General malnutrition often develops slowly, over months or years. As the body’s store of nutrients is depleted, changes begin to happen at the cellular level, affecting biochemical processes and decreasing the body’s ability to fight infections. Over time, a variety of symptoms may begin to emerge depending on the particular nutrient deficiency, including:

  • Weight loss, decreased muscle mass, decreased subcutaneous fat and weakness
  • Growth retardation or failure to thrive (in children)

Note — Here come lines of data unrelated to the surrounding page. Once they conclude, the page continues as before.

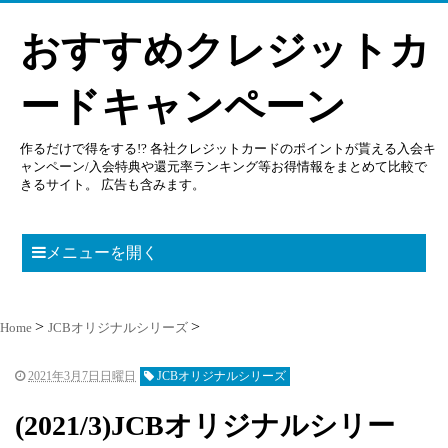
おすすめクレジットカ
ードキャンペーン
作るだけで得をする!? 各社クレジットカードのポイントが貰える入会キ
ャンペーン/入会特典や還元率ランキング等お得情報をまとめて比較で
きるサイト。 広告も含みます。
メニューを開く
Home
JCBオリジナルシリーズ
2021年3月7日日曜日
JCBオリジナルシリーズ
(2021/3)JCBオリジナルシリー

  • Oedema (swelling, due to lack of protein)
  • Poor wound healing
  • Anaemia (iron deficiency, vitamin B12 deficiency)
  • Dry, scaly skin
  • Hair loss
  • Brittle and malformed (spooned) nails (iron deficiency)
  • Chronic diarrhoea
  • Bone and joint pain
  • Mental changes such as confusion and irritability
  • Goitre (enlarged thyroid)

Specific nutrient deficiencies may cause characteristic symptoms. For instance, vitamin B12 deficiency can lead to tingling, numbness and burning in the hands and feet (due to nerve damage), a lack of vitamin A may cause night blindness and an increased sensitivity to light, and a lack of vitamin D can cause bone pain and malformation. The severity of symptoms depends on the intensity and duration of the deficiency. Some changes, such as to bone and nerves, may be irreversible.